Talks With Residents

Since then, Caliguiri has revived an old practice of visiting one neighborhood each week to talk to residents about their problems.

Caliguiri, 56, a slight man of 5-foot-6, is a Pittsburgher through and through, with roots as deep as any steelworker's.

He isn't known for his impulsiveness or quick wit. Indeed, he seems restrained and cautious at press conferences or while being interviewed.

But there is a spontaneity revealed in special moments--when he entertains a fifth-grade music class with a tap dance, cajoles an elderly man about his Pittsburgh Steelers watch, or holds the hand of a stroke victim struggling to pronounce the words, "I'm praying for you."

Caliguiri, who lives with his wife and two sons a short distance from where he grew up in a working-class neighborhood, worked for 15 years in the city parks department, first as a supervisor in 1956 and later as director.

He says he never intended to make public service his career.

'Temporary Position'

"This started out as a temporary position for me while I was going to night school," he says. "Thirty years later, I'm trying to make it more permanent."

In 1971, Caliguiri ran for City Council as an independent, leading the ticket over the endorsed Democratic candidates in a city overwhelmingly Democratic. As council president in 1977, he was tapped to take over as interim mayor when then-Mayor Pete Flaherty joined the Jimmy Carter Administration.

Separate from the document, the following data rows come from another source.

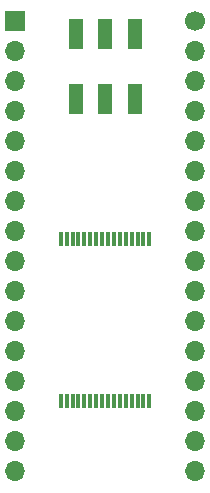
<source format=gts>
G04 #@! TF.GenerationSoftware,KiCad,Pcbnew,8.0.0*
G04 #@! TF.CreationDate,2024-05-09T12:01:00+02:00*
G04 #@! TF.ProjectId,sst39sf040-m27c4001,73737433-3973-4663-9034-302d6d323763,rev?*
G04 #@! TF.SameCoordinates,Original*
G04 #@! TF.FileFunction,Soldermask,Top*
G04 #@! TF.FilePolarity,Negative*
%FSLAX46Y46*%
G04 Gerber Fmt 4.6, Leading zero omitted, Abs format (unit mm)*
G04 Created by KiCad (PCBNEW 8.0.0) date 2024-05-09 12:01:00*
%MOMM*%
%LPD*%
G01*
G04 APERTURE LIST*
%ADD10R,1.200000X2.500000*%
%ADD11R,0.300000X1.300000*%
%ADD12O,1.700000X1.700000*%
%ADD13C,1.700000*%
%ADD14R,1.700000X1.700000*%
G04 APERTURE END LIST*
D10*
X130500000Y-61150000D03*
X133000000Y-61150000D03*
X135500000Y-61150000D03*
X130500000Y-66650000D03*
X133000000Y-66650000D03*
X135500000Y-66650000D03*
D11*
X136750000Y-78550000D03*
X136250000Y-78550000D03*
X135750000Y-78550000D03*
X135250000Y-78550000D03*
X134750000Y-78550000D03*
X134250000Y-78550000D03*
X133750000Y-78550000D03*
X133250000Y-78550000D03*
X132750000Y-78550000D03*
X132250000Y-78550000D03*
X131750000Y-78550000D03*
X131250000Y-78550000D03*
X130750000Y-78550000D03*
X130250000Y-78550000D03*
X129750000Y-78550000D03*
X129250000Y-78550000D03*
X129250000Y-92250000D03*
X129750000Y-92250000D03*
X130250000Y-92250000D03*
X130750000Y-92250000D03*
X131250000Y-92250000D03*
X131750000Y-92250000D03*
X132250000Y-92250000D03*
X132750000Y-92250000D03*
X133250000Y-92250000D03*
X133750000Y-92250000D03*
X134250000Y-92250000D03*
X134750000Y-92250000D03*
X135250000Y-92250000D03*
X135750000Y-92250000D03*
X136250000Y-92250000D03*
X136750000Y-92250000D03*
D12*
X140620000Y-98200000D03*
X140620000Y-95660000D03*
X140620000Y-93120000D03*
X140620000Y-90580000D03*
X140620000Y-88040000D03*
X140620000Y-85500000D03*
X140620000Y-82960000D03*
X140620000Y-80420000D03*
X140620000Y-77880000D03*
X140620000Y-75340000D03*
X140620000Y-72800000D03*
X140620000Y-70260000D03*
X140620000Y-67720000D03*
X140620000Y-65180000D03*
X140620000Y-62640000D03*
D13*
X140620000Y-60100000D03*
D12*
X125380000Y-98200000D03*
X125380000Y-95660000D03*
X125380000Y-93120000D03*
X125380000Y-90580000D03*
X125380000Y-88040000D03*
X125380000Y-85500000D03*
X125380000Y-82960000D03*
X125380000Y-80420000D03*
X125380000Y-77880000D03*
X125380000Y-75340000D03*
X125380000Y-72800000D03*
X125380000Y-70260000D03*
X125380000Y-67720000D03*
X125380000Y-65180000D03*
X125380000Y-62640000D03*
D14*
X125380000Y-60100000D03*
M02*

</source>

Caliguiri ran for Flaherty's abdicated post in November, 1977, again as an independent, beating a popular Democratic candidate, Allegheny County Commissioner Tom Foerster, by barely more than 5,000 votes.

Since then he has won reelection twice, garnering more than 76% of the vote each time during a rocky period in which the region lost more than 75,000 jobs, including the Gulf Corp. in 1984, and experienced unemployment rates as high as 19% in 1982.

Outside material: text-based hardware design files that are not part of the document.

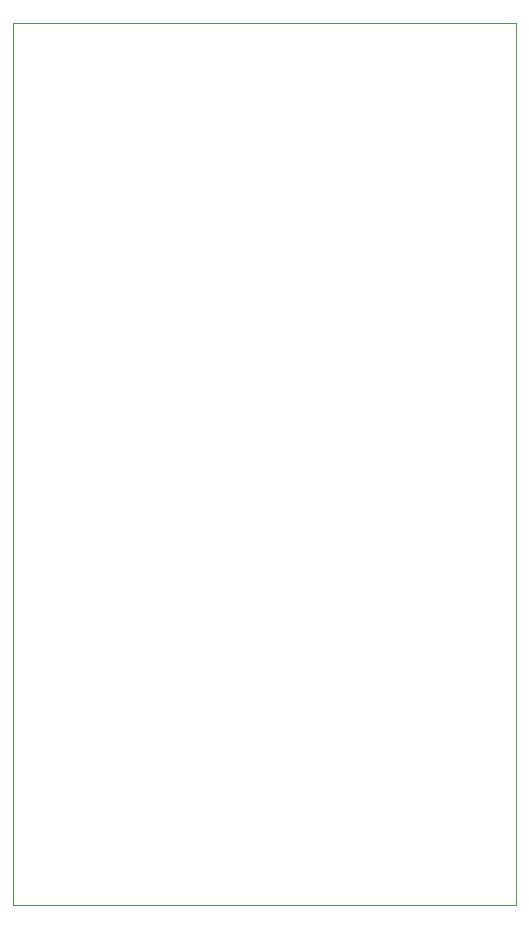
<source format=gm1>
G04 #@! TF.FileFunction,Profile,NP*
%FSLAX46Y46*%
G04 Gerber Fmt 4.6, Leading zero omitted, Abs format (unit mm)*
G04 Created by KiCad (PCBNEW 4.0.6) date Saturday, October 28, 2017 'PMt' 04:50:48 PM*
%MOMM*%
%LPD*%
G01*
G04 APERTURE LIST*
%ADD10C,0.100000*%
G04 APERTURE END LIST*
D10*
X186360000Y-54510000D02*
X186360000Y-129230000D01*
X143770000Y-129230000D02*
X186360000Y-129230000D01*
X143770000Y-54510000D02*
X143770000Y-129230000D01*
X186360000Y-54510000D02*
X143770000Y-54510000D01*
M02*

</source>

Former Mayor David Lawrence had initiated a Renaissance I program in the 1950s to clean up the air and water and refurbish the downtown area. But Caliguiri felt more needed to be done to prevent stagnation.

Expands Renaissance

Upon taking office, he launched Renaissance II, an ambitious economic revitalization program to attract more diverse businesses and industry. At the same time, he pumped millions of dollars into the city's colorful neighborhoods in an effort to stop urban flight.

Over the last decade, $2.4 billion in building permits have been issued, more than a third of which went toward turning the city's skyline into an impressive display of ultramodern skyscrapers and refurbished historic buildings. In addition, about $250 million in low-interest housing loans were awarded to low-income homeowners to help purchase or refurbish private housing, according to the Pittsburgh Urban Redevelopment Authority.

Improvements in mass transit, which had languished in previous administrations, took off under Caliguiri.